I know the geological perspective about resources pretty well. But recently I had the chance to think about how some very different actors approach the question of the raw materials they need.

Our friends in the plant kingdom are masters of using some very low-concentration raw materials. They depend on the carbon dioxide in the air, which is present in the atmosphere in only trace amounts. They get water from thin films of moisture in the  oil. And they absorb minerals that are present in low concentrations near their roots, sending out root branches and root hairs to increase what they can take in.

From the point of view of surviving with only scarce raw materials, plants are impressive. They start with diffuse ingredients and out of them they make good materials like carbohydrates, proteins and oils. That’s quite a trick, one highlighted in my mind recently when I heard a lecture from biologist Roger Hangarter of Indiana University.

And plants are actually impressive on several fronts.

As we all know, many plants will orient their leaves toward the sun. If you don’t rotate the flowerpot on your windowsill, the plant in it will “tip over” and grow in the direction of the sunlight.
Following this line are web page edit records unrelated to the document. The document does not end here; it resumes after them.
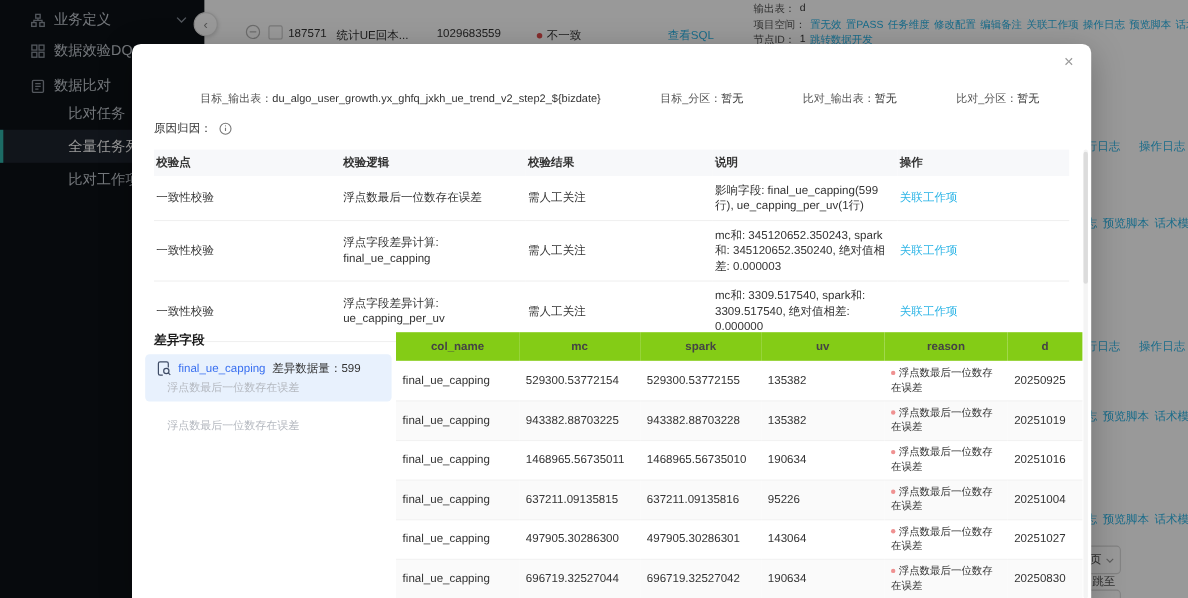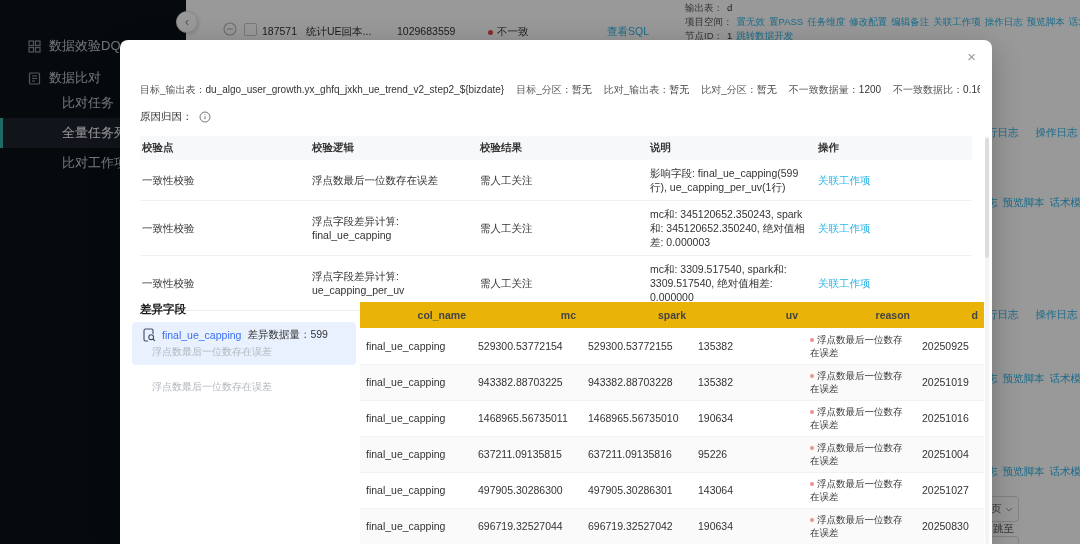--- a/index.html
+++ b/index.html
@@ -71,21 +71,21 @@
     background:#fff; border-radius:8px 8px 0 0; z-index:10;
     box-shadow:0 8px 30px rgba(0,0,0,.25); font-size:10.5px;
   }
   .modal-close {
     position:absolute; right:16px; top:8px; background:none; border:none;
     font-size:15px; color:#9a9a9a; cursor:pointer;
   }
   .modal-head { position:absolute; left:20px; top:12px; display:flex; align-items:baseline; gap:14px; }
   .modal-title { font-size:14px; font-weight:700; color:#1a1a1a; }
   .meta { position:absolute; left:20px; top:43px; width:840px; display:flex; gap:12px; white-space:nowrap; font-size:10px; overflow:hidden; }
-  .mlabel { color:#555; }
+  .mlabel { color:#555;margin-left:42px; }
   .mvalue { color:#333; }
   .attribution { position:absolute; left:20px; top:70px; display:flex; align-items:center; gap:6px; }
   table { border-collapse:collapse; table-layout:fixed; }
   .check-table { position:absolute; left:20px; top:96px; width:832px; font-size:10.5px; }
   .check-table th {
     height:24px; background:#f7f8fa; text-align:left; font-weight:600; color:#333;
     padding:0 8px 0 2px; font-size:10.5px;
   }
   .check-table td {
     padding:6px 8px 6px 2px; line-height:14px; border-bottom:1px solid #f0f0f0;
@@ -94,40 +94,56 @@
   .diff-title { position:absolute; left:20px; top:262px; font-size:11.5px; font-weight:700; color:#1a1a1a; }
   .field-list { position:absolute; left:12px; top:282px; width:224px; }
   .field-item { padding:6px 8px 6px 10px; border-radius:4px; margin-bottom:6px; cursor:pointer; }
   .field-item.active { background:#e8f1fd; }
   .fi-row1 { display:flex; align-items:center; gap:6px; white-space:nowrap; }
   .fi-name { color:#3a70f0; }
   .fi-count { color:#333; }
   .fi-desc { margin-left:10px; margin-top:3px; color:#b4b8bf; font-size:10px; }
   .data-table { position:absolute; left:240px; top:262px; width:624px; font-size:10.5px; }
   .data-table th {
-    height:26px; background:#eab308; font-weight:600; color:#444; text-align:right;
+    height:26px; background:#84cc16; font-weight:600; color:#444; text-align:center;
     padding:0 6px; font-size:10.5px;
   }
   .data-table td { height:36px; padding:0 6px; border-bottom:1px solid #f2f2f2; color:#333; }
   .data-table tr.stripe td { background:#fafafa; }
   .reason-cell { font-size:9.5px; line-height:13px; }
   .reason-dot { width:4px; height:4px; background:#ef9191; margin-right:3px; }
   .scroll-track {
     position:absolute; right:3px; top:96px; bottom:0; width:4px;
     background:#f4f4f4; border-radius:2px;
   }
   .scroll-thumb { position:absolute; top:2px; left:0; width:4px; height:120px; background:#dcdcdc; border-radius:2px; }
   svg { display:block; }
 </style>
 </head>
 <body>
 
 <div id="app">
 
   <aside class="sidebar">
+    <div class="nav-item" style="top:4px">
+      <span>
+        <svg width="13" height="13" viewBox="0 0 13 13" fill="none" stroke="#8a929c" stroke-width="1.2">
+          <rect x="4.5" y="1" width="4" height="3.5"></rect>
+            <rect x="0.8" y="8.5" width="4" height="3.5"></rect>
+            <rect x="8.2" y="8.5" width="4" height="3.5"></rect>
+          <path d="M6.5 4.5v2M2.8 8.5v-2h7.4v2"></path>
+        </svg>
+      </span>
+      <span>业务定义</span>
+      <span class="chev">
+        <svg width="10" height="6" viewBox="0 0 10 6" fill="none" stroke="#8a929c" stroke-width="1.2">
+            <path d="M1 1l4 4 4-4"></path>
+          </svg>
+      </span>
+    </div>
     <div class="nav-item" style="top:32px">
       <span>
         <svg width="13" height="13" viewBox="0 0 13 13" fill="none" stroke="#8a929c" stroke-width="1.2">
           <rect x="1" y="1" width="4.5" height="4.5"></rect>
             <rect x="7.5" y="1" width="4.5" height="4.5"></rect>
           <rect x="1" y="7.5" width="4.5" height="4.5"></rect>
             <rect x="7.5" y="7.5" width="4.5" height="4.5"></rect>
         </svg>
       </span>
       <span>数据效验DQC</span>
And towering sunflowers orient their leaves toward the east in the morning, overhead at midday, and toward the west in the evening.

Many plants take advantage of nightfall to sweep their leaves back toward the east so that they are ready for dawn. Not a bad trick for an organism that doesn’t have a brain or a compass.

Some plants, like beans, drop their leaves at night, then raise them back up in the morning. Charles Darwin wondered why that’s the case. He came up with the idea that frost-sensitive leaves could lose a lot of heat energy to the dark night sky if they were directly exposed to it all night long. To test his idea, he propped up some bean leaves but let others droop down toward the Earth. Sure enough, those held up and exposed to the dark night sky (against their will, so to speak) were
more likely to freeze.

Beans also show there’s a circadian rhythm in some plants. Just as your body senses the 24-hour rhythm of the planet – at least it will if you don’t drink too much coffee – some plants have an internal clock. Beans drop their leaves roughly each 24 hours even if you keep them in a dark closet for a few days.

Energy from sunlight is converted in leaves in what’s called chloroplasts, or what I’d call microscopic green blobs. But too much light for chloroplasts can be a negative thing. I was blown away watching video made by Prof. Hangarter showing the green blobs move inside cells depending on how much sunlight strikes a leaf. In strong light, the chloroplasts line up behind each other along the edge of a cell, making a bit of shade for one another. In low light, they spread out along the cell’s floor
and ceiling, soaking up all the rays they can.

In several different ways what Prof. Hangarter taught me is that plants move and adapt to events around them each day. But we humans don’t tend to think about their accomplishments because they move much more slowly than you and me.

With time-lapse photos it’s clear to even a rock-head like me that plants move all the time. Their rhythms are slower than those of the animal kingdom, but they move nonetheless, both in terms of microscopic little blobs sliding within cells and large leaves and stems orienting themselves toward sunlight or away from the dark night sky.

I’ve got a new respect for the vegetation around me – an appropriate turn of events in the springtime.